When the marketing team was getting ready to revamp our user-facing emails in summer 2017, we found MJML and thought, “hey, this could make life a lot simpler in the long run.” It took some time to get comfortable with it, but maybe not as much as you’d think due to its similarities with HTML.

It can be tricky figuring out how to accomplish something really, really specific in MJML. Our design team sent over templates with pretty specific needs—mobile vs. desktop padding, for example, and it took us a while to learn how to make those types of tricky changes (though still less time than it would have taken in raw HTML, I’m sure).

Limitations

Of course, MJML is still limited by the boundaries of email clients. It can’t make gifs render in old versions of Outlook, or fix the way Lotus Notes ignores stated image widths in favor of actual widths. We’ve run into issues with background images that MJML couldn’t completely alleviate on all clients (they’re pretty poorly supported), and because lots of mobile clients don’t support media queries, we’ve had to develop in a way that makes sure our desktop layouts and sizes will look good on small screens.

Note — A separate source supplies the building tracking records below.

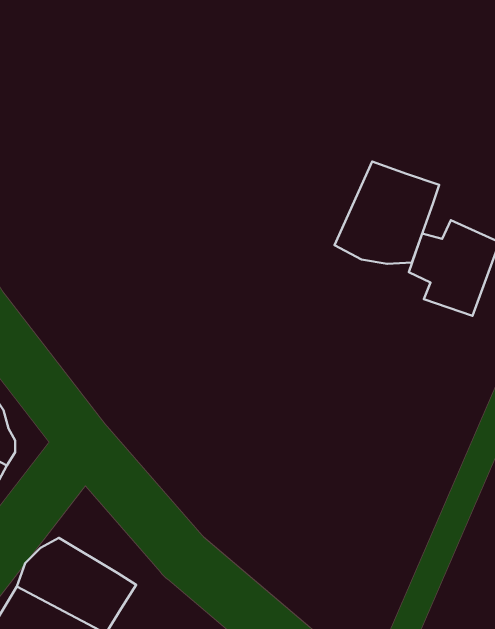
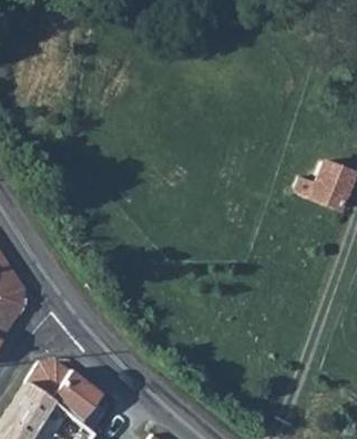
building: [335,161,439,264] -> none

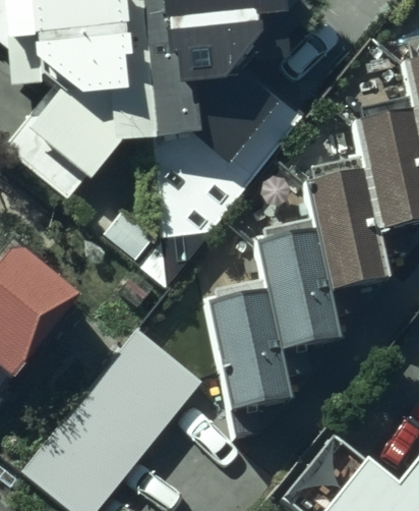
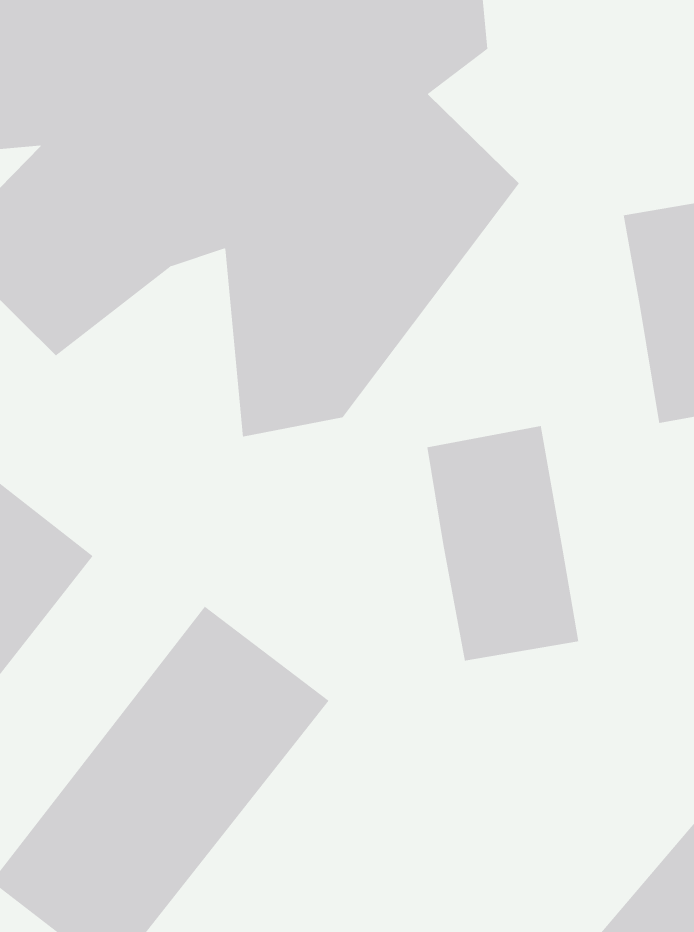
building: [304,170,383,296] -> none
building: [203,293,282,411] -> none

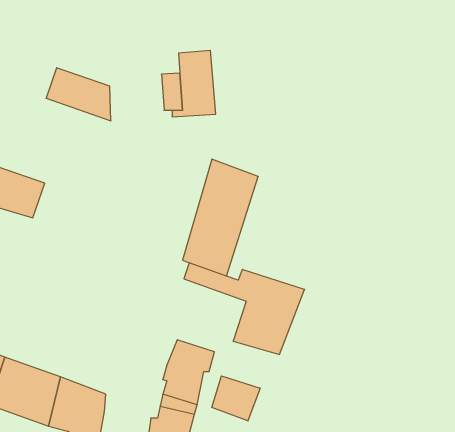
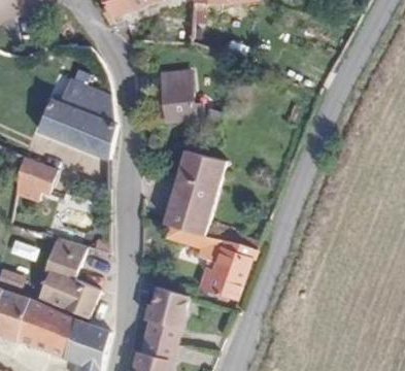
building: none -> [35,99,110,156]
building: none -> [37,235,96,313]
building: [212,376,260,421] -> none

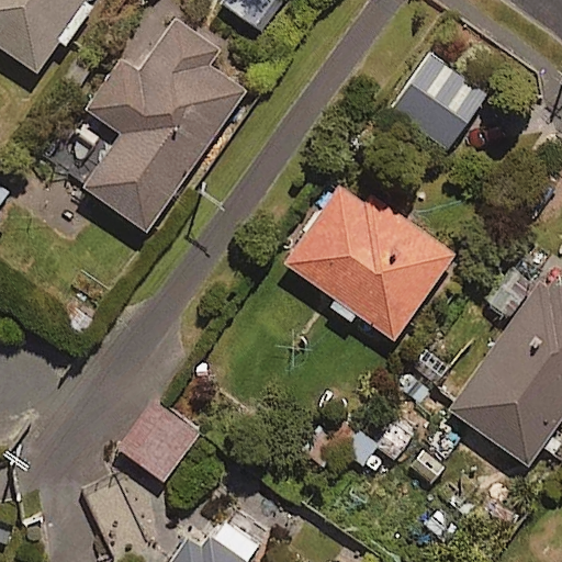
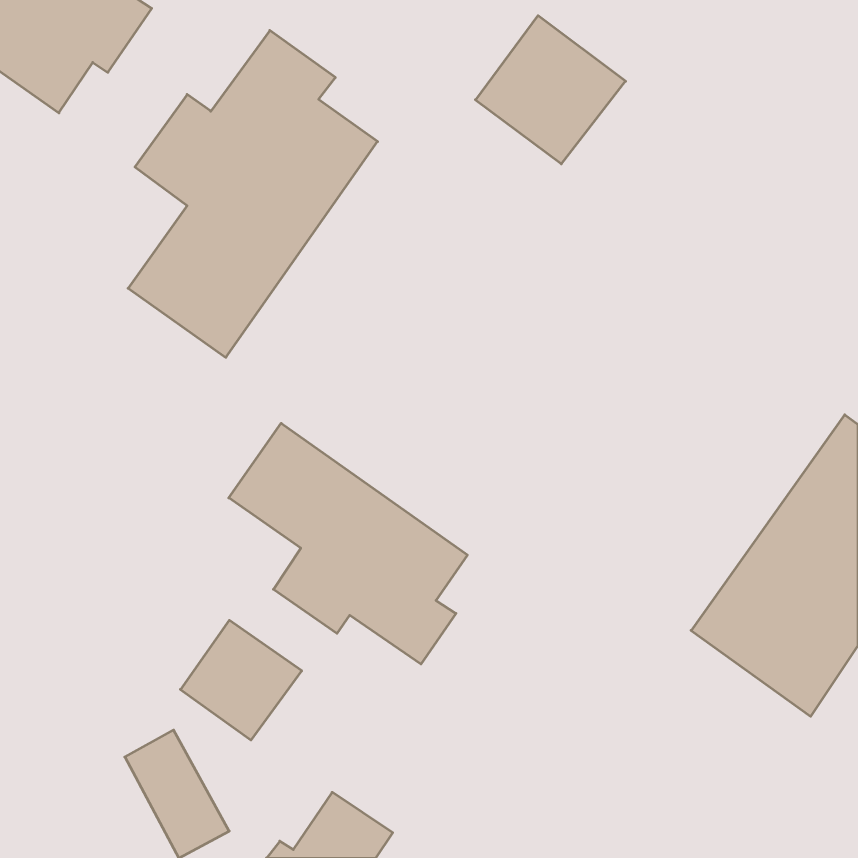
building: [390,53,487,149] -> [475,16,626,164]
building: [285,178,456,341] -> none
building: none -> [229,423,467,664]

And it’s worth noting that the HTML file output by MJML is going to be large. On our biggest emails, the ones featuring articles, artists, artworks, events, ads, and more, we’ve had to deal with clipping by minifying our output (which comes with its own share of difficulties, since again, things that work fine when minifying for web will break email clients). If you’re curious, we use the Kangax Minifier with these particular settings.

One thing that’s helped tremendously with these issues is MJML’s great Slack community. Both the devs of MJML and several avid users (including both of us) are good about answering questions from new and seasoned users alike.

Bringing MJML to Engineering

Part of what the email marketing team appreciated about MJML is that it could be written by someone who just knew HTML and CSS—you don’t have to be an experienced programmer to make it work. The engineering team wasn’t much involved with the development of the Marketing team’s emails in MJML, but when they began working on new transactional emails for Buy Now inventory, Erik (on Engineering) and Matt (on Marketing) sat down together to see if it could be a good fit for them as well.

Artsy’s transactional emails cover everything from internal reporting to messaging for gallery partners, art collectors and auction bidders. As these emails have evolved and become more complex, our approaches to balancing beauty with stability have pushed the limits of reasonable human effort. Similar to how frontend frameworks like Bootstrap added a level of comfortable abstraction to stylesheets, or the way your React.js <Button /> component became so much more than a plain old <button />, MJML’s xml ‘components’ abstract the messy bits away.

State of the (Email) Union

Today, we’re using MJML for all of our B2C emails, a few of our B2B emails, and our new transactional emails (all three are generated by different mail services, so it takes some time to bring them all up to date). We’ve found that we’re able to iterate on designs much faster, and our emails look better in more clients than they ever have before.

What else have we learned during this process? MJML takes a bit of time to master, especially the idea of <mj-head> as a kind of global stylesheet and the body --> section --> column flow. Once we got comfortable with conventions like this, though, life before MJML became hard to imagine. It has offered Artsy the chance to raise the level of accessibility of design and speed of development in this niche area, a major win for the engineering team and cross-team collaboration as a whole.